Go to the line below containing "### Queue - 队列" and print exactly from there through the line containing "## Overview", both included. Print nothing else.

**Stored records**.
------------------------------------------------------------

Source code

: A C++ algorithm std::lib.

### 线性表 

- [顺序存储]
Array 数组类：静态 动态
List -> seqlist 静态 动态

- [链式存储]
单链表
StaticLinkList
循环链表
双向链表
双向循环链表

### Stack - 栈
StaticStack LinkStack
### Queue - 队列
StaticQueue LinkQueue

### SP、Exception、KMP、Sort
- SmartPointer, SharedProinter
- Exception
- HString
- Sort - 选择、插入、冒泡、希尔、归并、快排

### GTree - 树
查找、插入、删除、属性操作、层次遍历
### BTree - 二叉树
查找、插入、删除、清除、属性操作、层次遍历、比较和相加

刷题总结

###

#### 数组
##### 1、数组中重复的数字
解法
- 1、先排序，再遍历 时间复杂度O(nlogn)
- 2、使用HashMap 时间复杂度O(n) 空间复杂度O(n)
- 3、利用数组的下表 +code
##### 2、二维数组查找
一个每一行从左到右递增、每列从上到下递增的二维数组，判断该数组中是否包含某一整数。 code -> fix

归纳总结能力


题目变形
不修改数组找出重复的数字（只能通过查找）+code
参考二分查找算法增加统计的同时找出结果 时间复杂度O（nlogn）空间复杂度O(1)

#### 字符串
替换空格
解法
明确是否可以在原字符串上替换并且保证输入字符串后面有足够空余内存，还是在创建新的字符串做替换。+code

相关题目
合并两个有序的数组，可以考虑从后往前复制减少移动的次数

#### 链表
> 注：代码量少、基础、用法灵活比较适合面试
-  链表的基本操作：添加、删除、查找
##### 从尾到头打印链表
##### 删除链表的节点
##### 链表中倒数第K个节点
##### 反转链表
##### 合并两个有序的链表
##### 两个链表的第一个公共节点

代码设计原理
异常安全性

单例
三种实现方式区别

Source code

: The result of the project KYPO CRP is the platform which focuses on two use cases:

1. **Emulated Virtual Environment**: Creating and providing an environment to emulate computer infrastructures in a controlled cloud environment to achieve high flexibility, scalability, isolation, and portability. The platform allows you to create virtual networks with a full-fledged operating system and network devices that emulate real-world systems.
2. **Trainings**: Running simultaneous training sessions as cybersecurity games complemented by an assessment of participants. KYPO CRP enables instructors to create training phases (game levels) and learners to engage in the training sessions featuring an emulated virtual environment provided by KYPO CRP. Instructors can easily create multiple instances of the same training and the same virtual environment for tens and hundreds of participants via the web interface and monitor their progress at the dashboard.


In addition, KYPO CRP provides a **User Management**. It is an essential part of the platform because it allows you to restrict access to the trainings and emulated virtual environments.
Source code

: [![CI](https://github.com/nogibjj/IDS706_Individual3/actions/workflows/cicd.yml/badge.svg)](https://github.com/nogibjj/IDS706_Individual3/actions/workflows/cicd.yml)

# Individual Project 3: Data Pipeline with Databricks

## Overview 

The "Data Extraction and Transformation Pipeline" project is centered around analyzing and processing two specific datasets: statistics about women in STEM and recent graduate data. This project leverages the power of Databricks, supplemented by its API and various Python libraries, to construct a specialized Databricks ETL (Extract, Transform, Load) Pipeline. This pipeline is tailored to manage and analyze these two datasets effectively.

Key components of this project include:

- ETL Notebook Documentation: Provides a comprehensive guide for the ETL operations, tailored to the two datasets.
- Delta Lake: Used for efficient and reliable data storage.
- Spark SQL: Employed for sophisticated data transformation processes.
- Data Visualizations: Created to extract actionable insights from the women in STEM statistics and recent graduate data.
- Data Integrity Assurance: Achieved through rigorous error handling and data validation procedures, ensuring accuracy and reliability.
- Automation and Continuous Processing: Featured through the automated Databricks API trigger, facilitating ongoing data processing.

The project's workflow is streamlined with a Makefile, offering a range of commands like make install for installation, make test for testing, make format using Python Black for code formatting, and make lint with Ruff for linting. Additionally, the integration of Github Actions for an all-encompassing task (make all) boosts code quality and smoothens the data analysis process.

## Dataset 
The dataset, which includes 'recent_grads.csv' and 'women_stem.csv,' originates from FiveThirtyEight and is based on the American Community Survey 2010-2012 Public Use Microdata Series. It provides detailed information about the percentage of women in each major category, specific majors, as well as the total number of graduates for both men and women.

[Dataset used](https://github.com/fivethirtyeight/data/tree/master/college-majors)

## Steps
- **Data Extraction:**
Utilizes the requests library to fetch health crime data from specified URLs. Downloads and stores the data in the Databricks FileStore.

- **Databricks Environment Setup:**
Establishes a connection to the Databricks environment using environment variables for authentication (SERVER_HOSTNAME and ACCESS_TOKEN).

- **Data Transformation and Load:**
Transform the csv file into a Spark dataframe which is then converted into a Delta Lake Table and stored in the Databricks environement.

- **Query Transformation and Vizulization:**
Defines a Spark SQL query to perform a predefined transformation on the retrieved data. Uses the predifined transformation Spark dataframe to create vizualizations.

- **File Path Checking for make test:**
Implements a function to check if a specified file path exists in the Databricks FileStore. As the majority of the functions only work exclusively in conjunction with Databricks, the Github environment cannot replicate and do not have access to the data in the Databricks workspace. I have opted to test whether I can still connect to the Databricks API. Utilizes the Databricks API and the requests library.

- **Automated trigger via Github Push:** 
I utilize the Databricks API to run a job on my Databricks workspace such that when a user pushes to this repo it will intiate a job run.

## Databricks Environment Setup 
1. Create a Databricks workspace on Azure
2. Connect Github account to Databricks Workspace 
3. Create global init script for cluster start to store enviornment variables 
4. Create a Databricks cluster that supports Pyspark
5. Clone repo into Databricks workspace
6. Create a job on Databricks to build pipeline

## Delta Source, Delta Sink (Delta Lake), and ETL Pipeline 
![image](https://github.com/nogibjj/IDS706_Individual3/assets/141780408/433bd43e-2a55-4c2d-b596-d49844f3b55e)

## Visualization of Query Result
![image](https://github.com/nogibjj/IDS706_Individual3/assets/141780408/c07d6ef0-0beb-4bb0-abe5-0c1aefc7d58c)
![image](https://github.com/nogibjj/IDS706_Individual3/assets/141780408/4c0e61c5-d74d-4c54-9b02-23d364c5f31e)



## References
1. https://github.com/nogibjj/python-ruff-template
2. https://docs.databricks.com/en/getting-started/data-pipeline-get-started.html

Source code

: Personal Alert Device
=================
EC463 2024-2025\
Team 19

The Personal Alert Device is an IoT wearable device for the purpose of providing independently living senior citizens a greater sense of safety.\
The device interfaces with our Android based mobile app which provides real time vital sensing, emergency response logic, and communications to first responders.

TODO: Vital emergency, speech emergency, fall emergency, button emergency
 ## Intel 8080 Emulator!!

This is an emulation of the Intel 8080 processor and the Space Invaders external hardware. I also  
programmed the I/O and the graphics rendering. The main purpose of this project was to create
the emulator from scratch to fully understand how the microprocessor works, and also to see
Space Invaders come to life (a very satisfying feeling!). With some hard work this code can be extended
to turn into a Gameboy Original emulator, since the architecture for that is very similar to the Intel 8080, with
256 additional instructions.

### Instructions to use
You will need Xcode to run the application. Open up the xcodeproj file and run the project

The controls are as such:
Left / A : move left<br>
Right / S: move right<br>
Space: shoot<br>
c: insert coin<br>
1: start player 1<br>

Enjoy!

------------------------------------------------------------

**Exercise solution**.
### Queue - 队列
StaticQueue LinkQueue

### SP、Exception、KMP、Sort
- SmartPointer, SharedProinter
- Exception
- HString
- Sort - 选择、插入、冒泡、希尔、归并、快排

### GTree - 树
查找、插入、删除、属性操作、层次遍历
### BTree - 二叉树
查找、插入、删除、清除、属性操作、层次遍历、比较和相加

刷题总结

###

#### 数组
##### 1、数组中重复的数字
解法
- 1、先排序，再遍历 时间复杂度O(nlogn)
- 2、使用HashMap 时间复杂度O(n) 空间复杂度O(n)
- 3、利用数组的下表 +code
##### 2、二维数组查找
一个每一行从左到右递增、每列从上到下递增的二维数组，判断该数组中是否包含某一整数。 code -> fix

归纳总结能力


题目变形
不修改数组找出重复的数字（只能通过查找）+code
参考二分查找算法增加统计的同时找出结果 时间复杂度O（nlogn）空间复杂度O(1)

#### 字符串
替换空格
解法
明确是否可以在原字符串上替换并且保证输入字符串后面有足够空余内存，还是在创建新的字符串做替换。+code

相关题目
合并两个有序的数组，可以考虑从后往前复制减少移动的次数

#### 链表
> 注：代码量少、基础、用法灵活比较适合面试
-  链表的基本操作：添加、删除、查找
##### 从尾到头打印链表
##### 删除链表的节点
##### 链表中倒数第K个节点
##### 反转链表
##### 合并两个有序的链表
##### 两个链表的第一个公共节点

代码设计原理
异常安全性

单例
三种实现方式区别

Source code

: The result of the project KYPO CRP is the platform which focuses on two use cases:

1. **Emulated Virtual Environment**: Creating and providing an environment to emulate computer infrastructures in a controlled cloud environment to achieve high flexibility, scalability, isolation, and portability. The platform allows you to create virtual networks with a full-fledged operating system and network devices that emulate real-world systems.
2. **Trainings**: Running simultaneous training sessions as cybersecurity games complemented by an assessment of participants. KYPO CRP enables instructors to create training phases (game levels) and learners to engage in the training sessions featuring an emulated virtual environment provided by KYPO CRP. Instructors can easily create multiple instances of the same training and the same virtual environment for tens and hundreds of participants via the web interface and monitor their progress at the dashboard.


In addition, KYPO CRP provides a **User Management**. It is an essential part of the platform because it allows you to restrict access to the trainings and emulated virtual environments.
Source code

: [![CI](https://github.com/nogibjj/IDS706_Individual3/actions/workflows/cicd.yml/badge.svg)](https://github.com/nogibjj/IDS706_Individual3/actions/workflows/cicd.yml)

# Individual Project 3: Data Pipeline with Databricks

## Overview 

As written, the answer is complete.